De bijbel als soap opera, verlegd van het dal Sorek naar het Friese platteland. Het was artistiek gezien een curiosum en religieus gezien de puurste blasfemie. Gelukkig interesseert Onze Lieve Heer zich toevallig niet voor opera, anders had Hij ongetwijfeld, vanaf Zijn zitplaats op de eerste rij wolkenbalkon, een serie bliksemschichten de weide ingezonden.
De opera is volwassen geworden in katholieke landen als Italie en Frankrijk, want katholieken hebben, opgegroeid als zij zijn met hun kleurrijke en geurrijke kazuifels en wierookvaten, veel meer gevoel voor dramatisch decorum dan die schrale protestanten. Gran Dio, er wordt wat afgebeden in Tosca en Faust, r.k.-genrestukken die niet met de baton maar met de crucifix lijken te worden gedirigeerd.
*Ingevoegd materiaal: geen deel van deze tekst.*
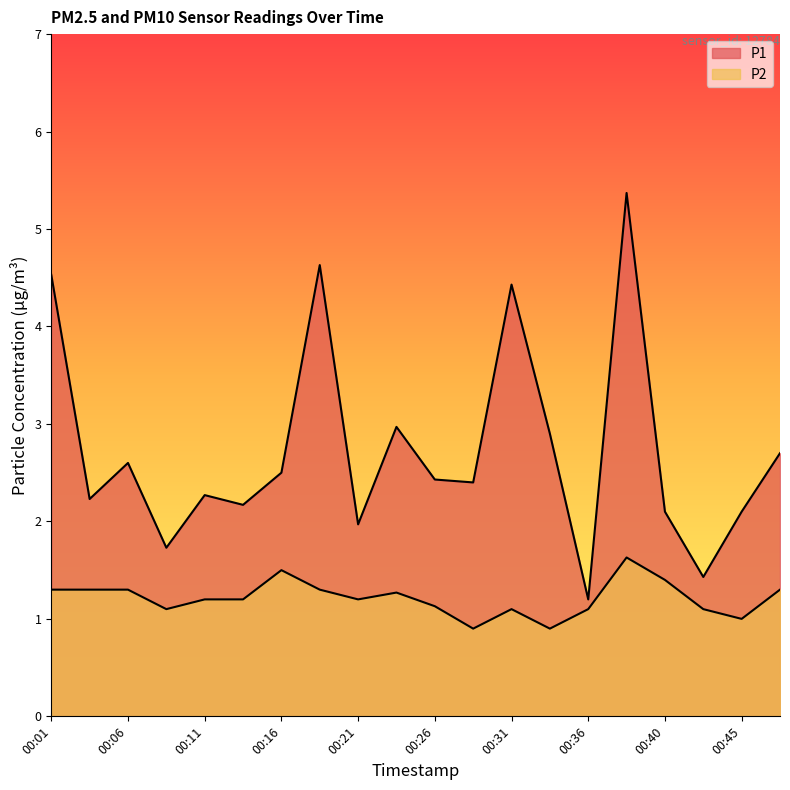

Which series has the largest total across all categories?

P1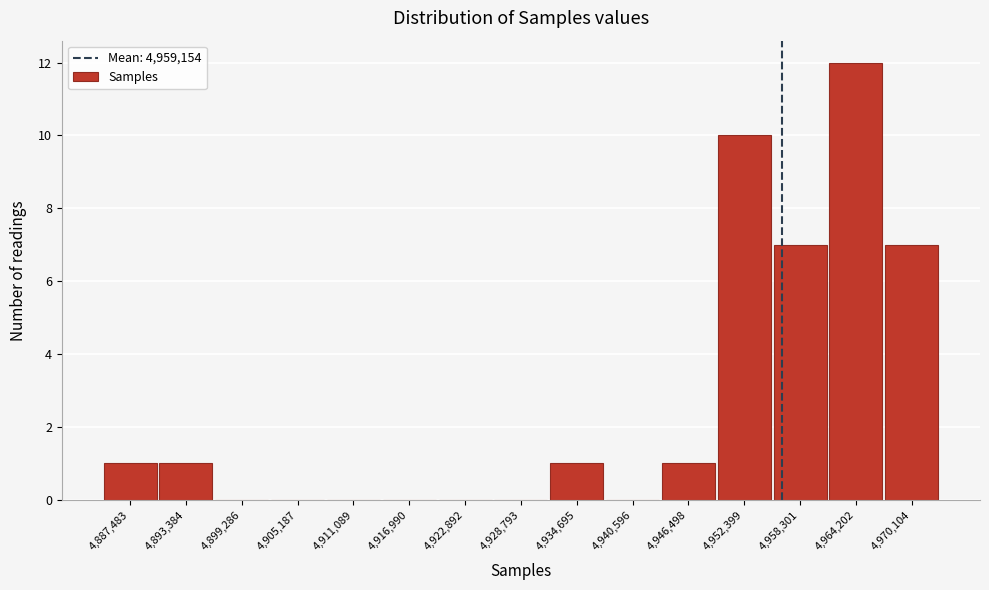

Reading right to left, what are all the values shown in this chart?

4,970,104=7	4,964,202=12	4,958,301=7	4,952,399=10	4,946,498=1	4,940,596=0	4,934,695=1	4,928,793=0	4,922,892=0	4,916,990=0	4,911,089=0	4,905,187=0	4,899,286=0	4,893,384=1	4,887,483=1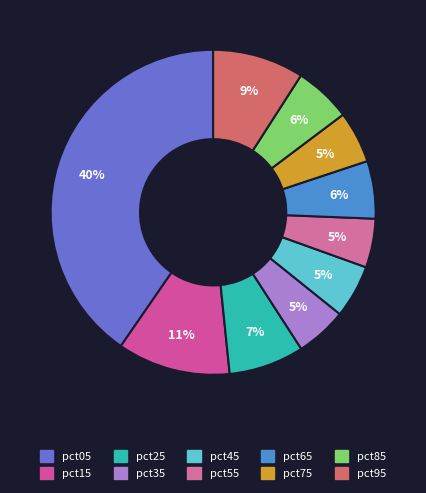

Approximately how many times larger is the value at pct55 compared to pct05?

0.1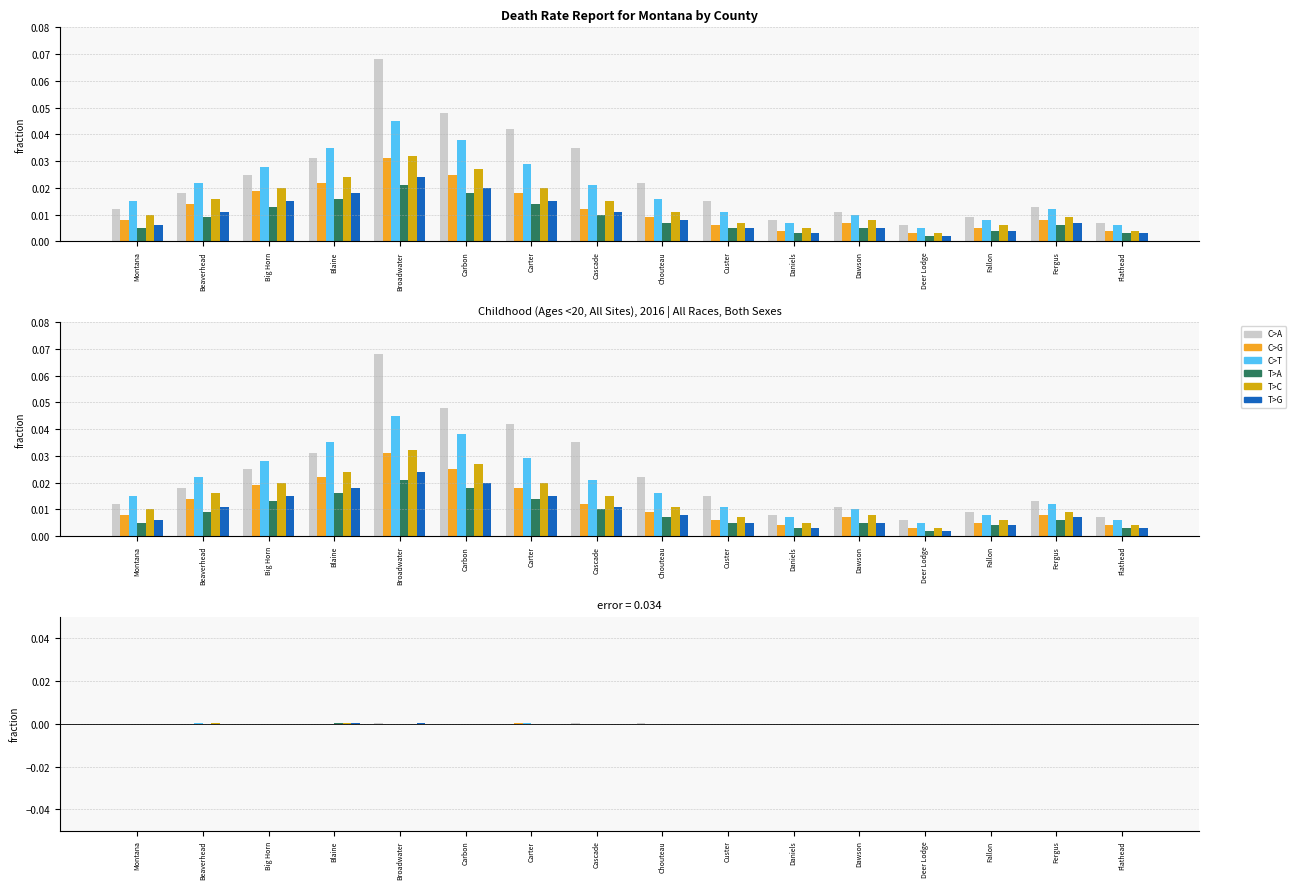

What position from the left is Carbon?

6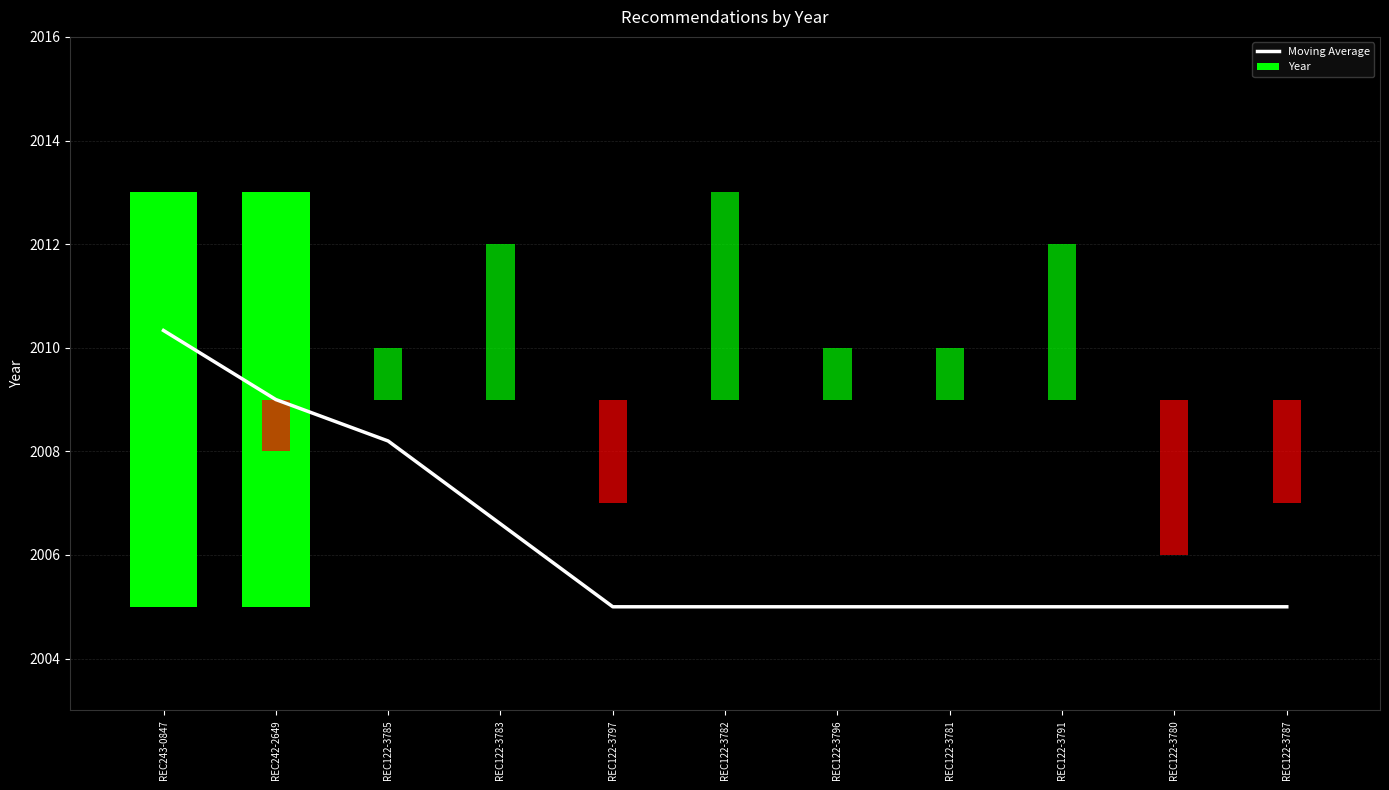

What are all the series names shown in the legend?

Moving Average, Year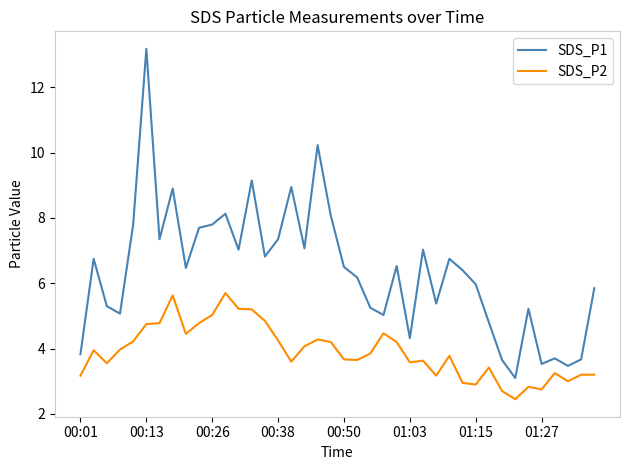

Which series has the largest total across all categories?

SDS_P1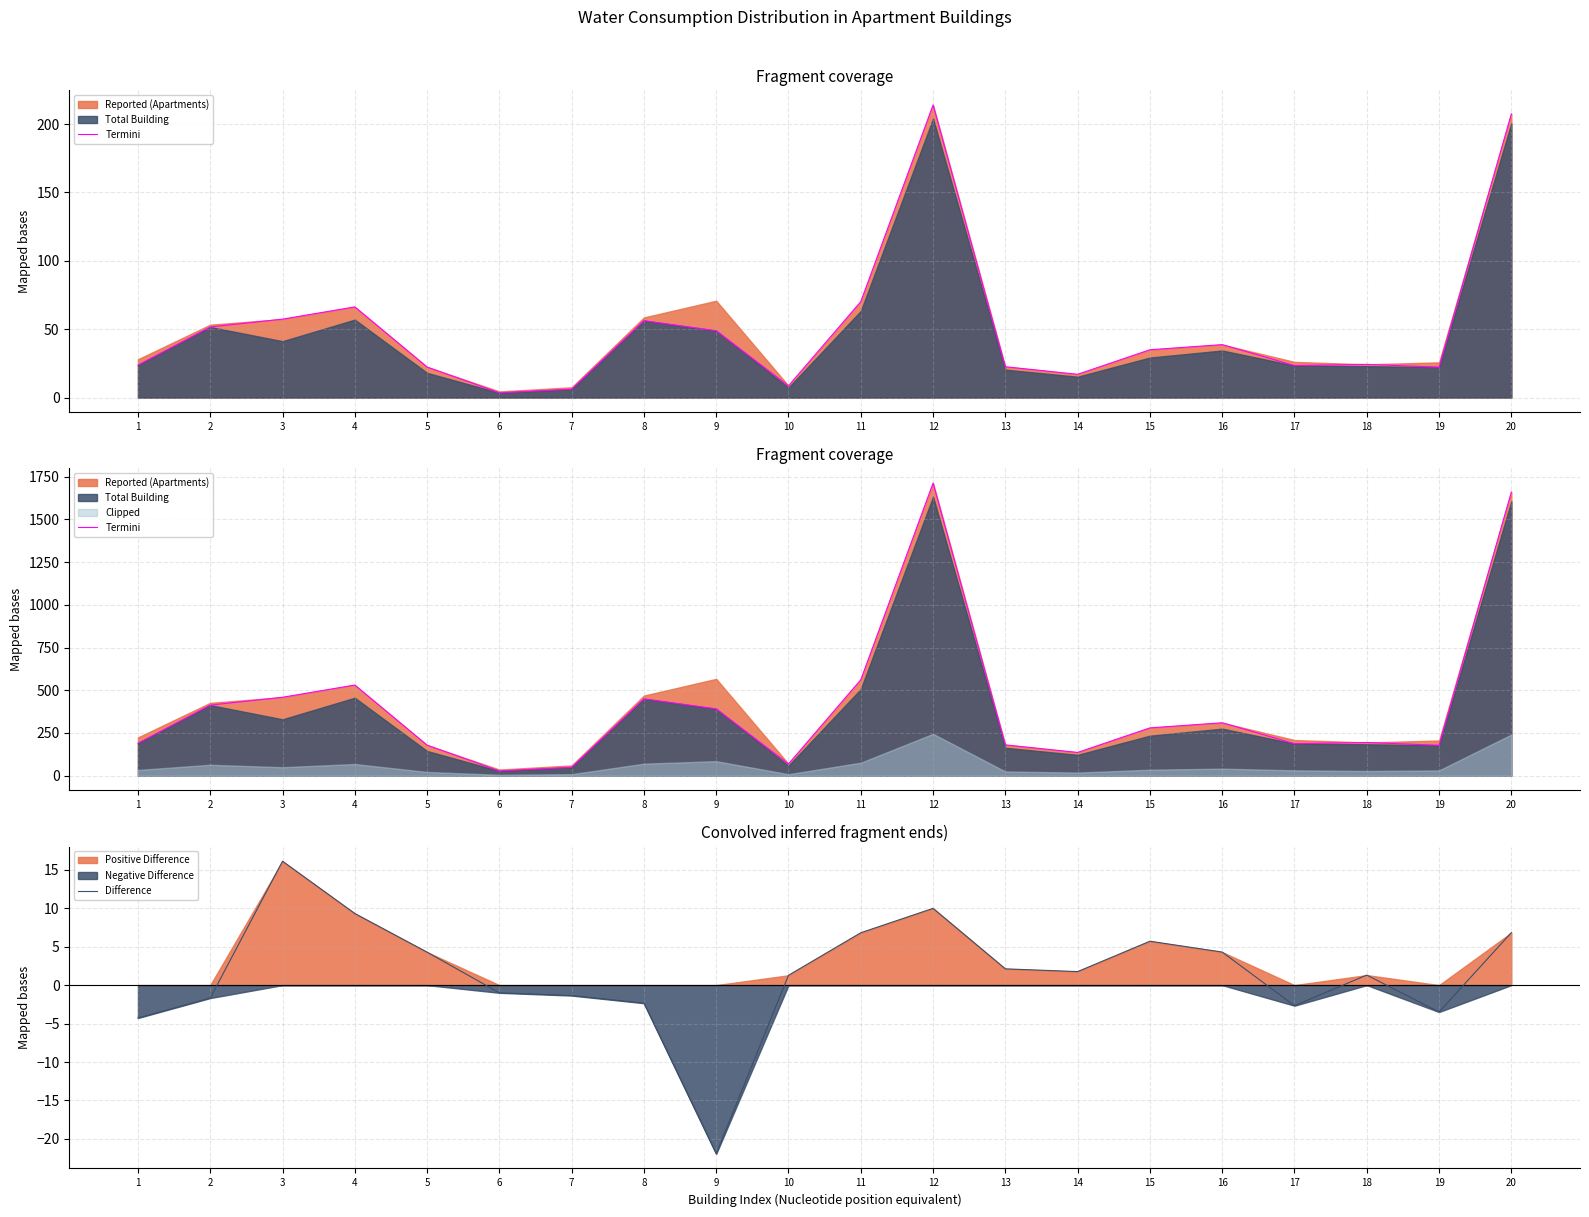

What is the sum of all Termini values?

8155.9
Het thema van deze opera’s is onveranderlijk haat, wraak, jaloezie en hartstocht, vaak gemodelleerd naar de melodrama’s uit de Romantiek. Maar zelden - te zelden - refereert de handeling naar het drama aller drama’s: de Heilige Schrift. Dat mocht niet, vonden de wereldse en geestelijke overheden, dat was oneerbiedig, een opvatting waarin men een late opvatting beluistert van het oudtestamentische verbod het allerheiligste te vereeuwigen.
Met dit voorschrift is de laatste twee millennia gelukkig op grote schaal de hand gelicht. Vooral in de beeldende kunst. Aan de religie ontleende kunst is primair picturaal en secundair muzikaal, met dat rijke aanbod aan missen, requiems en oratoria. De kwaliteit van het religieuze proza en de religieuze poezie is daarentegen, behoudens uitzonderingen, vrij matig. Verder concludeer ik met spijt dat de alleruniverseelste aller kunstvormen, de cultureel omnipotente opera, het tot voor kort grotendeels zonder schriftuurlijke steun heeft moeten stellen.
Kain en Abel, David en Jonathan, Paulus respectievelijk Saulus, Jezus en Maria Magdalena waren te heilig om hen de dubbelgestreepte bes te laten jagen. Daarom moet de opera, althans als optelsom van muziek, tekst, bouwkunst en toneelspel, min of meer als een gemiste kans worden beschouwd, een verzameling slappe derderangs verhaaltjes waarvan de componist maar het beste moest zien te maken. Dat de samenwerking tussen librettist en componist niettemin met enige regelmaat tot muzikale meesterwerken heeft geleid, is enkel en alleen te danken aan het feit dat Mozart, Verdi, Gounod, Puccini en Rossini nu eenmaal te geniaal voor woorden waren.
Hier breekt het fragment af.